[Start of Attachment]
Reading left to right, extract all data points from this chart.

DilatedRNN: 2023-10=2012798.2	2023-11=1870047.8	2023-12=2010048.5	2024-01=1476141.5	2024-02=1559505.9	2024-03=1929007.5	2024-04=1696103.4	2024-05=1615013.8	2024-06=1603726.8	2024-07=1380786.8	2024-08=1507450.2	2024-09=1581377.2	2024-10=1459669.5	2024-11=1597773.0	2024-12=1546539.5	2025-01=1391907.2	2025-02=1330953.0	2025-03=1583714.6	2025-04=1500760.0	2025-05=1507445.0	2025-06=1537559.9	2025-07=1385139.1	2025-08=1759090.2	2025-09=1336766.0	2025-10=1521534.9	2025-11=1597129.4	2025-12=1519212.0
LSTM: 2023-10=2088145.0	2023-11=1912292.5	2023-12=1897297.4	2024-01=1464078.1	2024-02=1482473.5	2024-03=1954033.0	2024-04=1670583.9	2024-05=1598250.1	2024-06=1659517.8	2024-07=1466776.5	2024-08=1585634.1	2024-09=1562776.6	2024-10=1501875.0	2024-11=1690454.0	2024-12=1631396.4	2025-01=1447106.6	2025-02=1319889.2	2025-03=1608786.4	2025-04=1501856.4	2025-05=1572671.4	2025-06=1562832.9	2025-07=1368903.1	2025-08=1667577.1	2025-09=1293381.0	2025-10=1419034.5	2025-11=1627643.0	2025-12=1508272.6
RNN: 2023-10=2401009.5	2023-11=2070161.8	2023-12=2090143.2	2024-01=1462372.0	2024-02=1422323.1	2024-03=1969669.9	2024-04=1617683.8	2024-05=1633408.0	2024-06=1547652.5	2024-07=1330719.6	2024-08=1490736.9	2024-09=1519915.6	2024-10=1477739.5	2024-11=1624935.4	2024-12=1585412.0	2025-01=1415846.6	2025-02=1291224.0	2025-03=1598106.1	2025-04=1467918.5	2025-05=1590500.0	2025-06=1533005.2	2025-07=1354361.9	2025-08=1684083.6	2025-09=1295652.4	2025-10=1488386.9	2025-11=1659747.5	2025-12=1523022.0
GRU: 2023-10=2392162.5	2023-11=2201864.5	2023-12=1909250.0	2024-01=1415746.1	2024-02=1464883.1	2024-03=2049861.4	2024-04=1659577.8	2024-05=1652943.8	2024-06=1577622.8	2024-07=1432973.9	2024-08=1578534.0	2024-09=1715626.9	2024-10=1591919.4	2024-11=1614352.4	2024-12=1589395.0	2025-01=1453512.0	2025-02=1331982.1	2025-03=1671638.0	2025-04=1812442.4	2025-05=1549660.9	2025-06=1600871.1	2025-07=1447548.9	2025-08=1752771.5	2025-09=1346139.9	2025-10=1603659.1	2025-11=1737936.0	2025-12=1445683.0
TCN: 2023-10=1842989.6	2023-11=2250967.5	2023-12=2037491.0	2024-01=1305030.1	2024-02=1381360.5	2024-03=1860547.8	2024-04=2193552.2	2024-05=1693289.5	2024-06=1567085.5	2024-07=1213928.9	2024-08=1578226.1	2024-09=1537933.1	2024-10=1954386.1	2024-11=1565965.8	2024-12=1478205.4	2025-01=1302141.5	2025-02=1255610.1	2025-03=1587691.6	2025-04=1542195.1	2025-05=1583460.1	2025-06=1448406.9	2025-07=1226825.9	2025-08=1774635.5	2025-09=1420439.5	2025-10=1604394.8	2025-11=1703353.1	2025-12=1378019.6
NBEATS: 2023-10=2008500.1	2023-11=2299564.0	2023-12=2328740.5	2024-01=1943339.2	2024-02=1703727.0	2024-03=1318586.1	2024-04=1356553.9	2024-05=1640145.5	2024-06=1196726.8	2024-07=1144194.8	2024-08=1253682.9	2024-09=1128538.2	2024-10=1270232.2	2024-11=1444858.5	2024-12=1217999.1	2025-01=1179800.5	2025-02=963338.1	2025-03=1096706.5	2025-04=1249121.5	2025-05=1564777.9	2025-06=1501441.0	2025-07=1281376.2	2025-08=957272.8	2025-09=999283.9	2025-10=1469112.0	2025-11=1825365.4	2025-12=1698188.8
[End of Attachment]
- **Exercise prompt**
Pull out every line of the records above that contains the string "chart". Case counts.

- **Solution**
Reading left to right, extract all data points from this chart.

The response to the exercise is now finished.